Buzz’s faculty advisor, Prof. Frank Pfefferkorn, sums it up:
“Today you can make a part out of copper, and another part out of stainless steel, and then figure out a way to assemble it. But being able to print that complex component in one shot, in one machine, is what we’re working on.”
It’s a formidable task. A new machine must be built, along with the know-how to run it and achieve material bonds with optimal parameters.
The multi-metal additive manufacturing system they’re envisioning allows for concurrent 3-D printing of complex parts with up to four different metals and controlled compositional gradient.
Pfefferkorn says he was attracted to the project for its “audacity.”

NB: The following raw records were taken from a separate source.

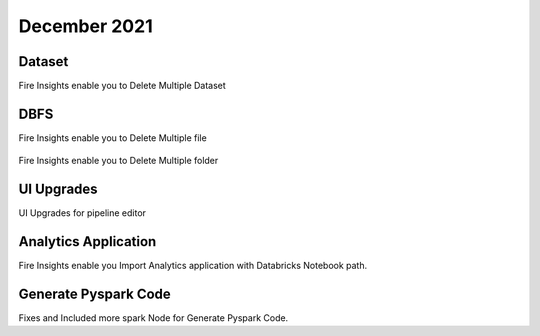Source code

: December 2021
==============

Dataset
+++++++

Fire Insights enable you to Delete Multiple Dataset

.. figure:: ..//_assets/releases/dec-2021/multiple_dataset.PNG
   :alt: Pyspark code generate
   :width: 70%

DBFS
+++++++

Fire Insights enable you to Delete Multiple file

.. figure:: ..//_assets/releases/dec-2021/multiple_file.PNG
   :alt: Pyspark code generate
   :width: 70%

Fire Insights enable you to Delete Multiple folder

.. figure:: ..//_assets/releases/dec-2021/multiple_folder.PNG
   :alt: Pyspark code generate
   :width: 70%

UI Upgrades
++++++++++

UI Upgrades for pipeline editor

.. figure:: ..//_assets/releases/dec-2021/pipeline_wf.PNG
   :alt: Pyspark code generate
   :width: 70%

Analytics Application
+++++++++++++++

Fire Insights enable you Import Analytics application with Databricks Notebook path.


.. figure:: ..//_assets/releases/dec-2021/import_databricks.PNG
   :alt: Pyspark code generate
   :width: 70%
   
.. figure:: ..//_assets/releases/dec-2021/notebook_path.PNG
   :alt: Pyspark code generate
   :width: 70%   
   
Generate Pyspark Code
+++++++

Fixes and Included more spark Node for Generate Pyspark Code.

“The way the U.S. funding ecosystem works, we don’t often get to build machines,” he says. “We generally focus more on processes. So to be working on a first-generation prototype is exciting. That’s an opportunity that I haven’t had previously.”
They say funding from WARF Accelerator allowed them to test their design concept early, identify a flaw and “go back to the drawing board” to find a solution.
Their initial interest was manufacturing components for rocket engines. But after participating in NSF’s I-Corps program – a seven-week “bootcamp” entailing hundreds of calls with industry – Rankouhi changed course.
They are now targeting electric motors used in an emerging market called urban air mobility.
“If you want to hop from one side of town to the other in somewhere like New York or Los Angeles, we will start to see electric vehicles that take off and land vertically before the end of this decade,” Rankouhi says.
For these “air taxis,” the ability to 3-D print an electric motor in its entirely in a single process offers advantages such as weight reduction.
It also allows for a kind of design freedom not possible with conventional methods. For example, the ability to replace traditional copper windings with more efficient 3-D printed structures.
Rankouhi, who is originally from Iran, came to UW–Madison in 2016 with big dreams.
“I always wanted to start a company – that’s what got me to UW. But I didn’t have any clue how you go about doing something like that,” Rankouhi says. “Here, I decided to follow up on it more seriously and went to the business school. A lot of folks over at the business school helped me out, introduced me to all the programs and the opportunities that UW has to offer.”
“The plan is to become a company that designs and manufactures the next generation of electric machines,” he says, “using technology that WARF Accelerator is helping us develop.”